Gary Drussell hadn’t been in the phone book but he was listed. He wasn’t exactly friendly when she called, Kate noted, but he did give her his street address and directions on how to get there.

 

He lived in Muldoon, in back of the Totem Theaters. This was way too close to Jane, who lived across Muldoon off Patterson. Johnny said nothing, but Kate noticed he slid down in his seat until his eyes were barely at dashboard level. She quelled a craven impulse to do the same. She wasn’t afraid of Jane, but she was afraid of losing Johnny, and she was terrified of letting Jack down.

 

The Drussells were living in one of the zero-lot line homes that had gone up like weeds in Anchorage during the oil boom of the early ‘80s, most of them built on filled-in wetlands.
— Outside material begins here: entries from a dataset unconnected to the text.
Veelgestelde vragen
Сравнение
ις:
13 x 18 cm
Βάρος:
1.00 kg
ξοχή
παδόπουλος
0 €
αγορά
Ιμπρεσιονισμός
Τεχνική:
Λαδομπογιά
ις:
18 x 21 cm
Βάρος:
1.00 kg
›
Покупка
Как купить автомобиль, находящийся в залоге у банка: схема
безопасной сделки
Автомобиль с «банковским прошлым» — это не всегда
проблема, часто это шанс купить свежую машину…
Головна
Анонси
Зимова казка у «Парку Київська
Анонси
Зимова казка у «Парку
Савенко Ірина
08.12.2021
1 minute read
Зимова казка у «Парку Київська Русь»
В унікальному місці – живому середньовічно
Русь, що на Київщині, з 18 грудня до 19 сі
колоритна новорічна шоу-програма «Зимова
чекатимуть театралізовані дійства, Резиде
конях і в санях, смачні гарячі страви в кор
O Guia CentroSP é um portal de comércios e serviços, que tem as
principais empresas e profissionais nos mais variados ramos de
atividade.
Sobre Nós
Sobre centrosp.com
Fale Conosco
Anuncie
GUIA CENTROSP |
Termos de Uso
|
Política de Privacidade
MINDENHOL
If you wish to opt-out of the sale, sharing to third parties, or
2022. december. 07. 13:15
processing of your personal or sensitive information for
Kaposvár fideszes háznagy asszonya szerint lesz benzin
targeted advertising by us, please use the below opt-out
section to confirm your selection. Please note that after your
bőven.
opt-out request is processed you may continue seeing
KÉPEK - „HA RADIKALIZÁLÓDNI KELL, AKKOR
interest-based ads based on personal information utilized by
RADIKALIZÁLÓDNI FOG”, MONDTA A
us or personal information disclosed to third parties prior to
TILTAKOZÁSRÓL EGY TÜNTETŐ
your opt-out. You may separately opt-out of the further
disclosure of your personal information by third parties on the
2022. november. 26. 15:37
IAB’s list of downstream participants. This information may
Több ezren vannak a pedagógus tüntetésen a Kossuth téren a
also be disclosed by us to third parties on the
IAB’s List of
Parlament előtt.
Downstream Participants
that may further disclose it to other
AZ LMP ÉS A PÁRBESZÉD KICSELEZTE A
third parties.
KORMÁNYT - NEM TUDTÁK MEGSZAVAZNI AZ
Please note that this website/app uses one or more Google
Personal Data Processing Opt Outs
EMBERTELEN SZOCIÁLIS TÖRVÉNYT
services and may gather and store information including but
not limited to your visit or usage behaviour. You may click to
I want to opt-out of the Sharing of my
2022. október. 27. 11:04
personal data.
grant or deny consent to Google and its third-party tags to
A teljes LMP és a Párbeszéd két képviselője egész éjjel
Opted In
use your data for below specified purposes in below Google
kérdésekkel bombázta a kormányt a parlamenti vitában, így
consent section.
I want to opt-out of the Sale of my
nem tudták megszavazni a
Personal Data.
This last made for either a damp basement or an unstable foundation or both, but by the time this was discovered the developers had long since decamped to Maui or Miami with their profits and their trophy blondes, leaving homeowners with a choice: bail or bail. Many more than Anchorage lenders were comfortable admitting to had simply turned in their keys and walked away. The rest invested in small pumps and garden hoses, and during especially rainy Augusts you could go into any one of these neighborhoods and count by tens the green plastic lines snaking from downstairs’ windows, emptying the water out of basements as fast as it seeped back in again. Ear, nose, and throat specialists reported a radical increase in upper respiratory complaints during such seasons, mostly from the mold and mildew that resulted.

 

It made Kate proud that the Park had no such tiling as a Planning and Zoning Commission. Not that she had anything left to plan or zone.

 

Gary Drussell answered the front door before the recollection had time to plunge her into remembered gloom.

 

It was Saturday, with weak sunlight filtering through a broken cloud cover. His hair had darkened and his skin lightened since the last time she’d seen him. Instead of overalls covered in fish scales, he was dressed in sweats, dark blue with white piping, clean and neat. “Hi, Kate,” he said, and stepped back. “Come on in.”

 

“Hi, Gary. This is Johnny Morgan. Mutt okay in your yard?”

 

Gary cast a wry look at the street. “I think the question is, is the neighborhood okay with Mutt on the loose?”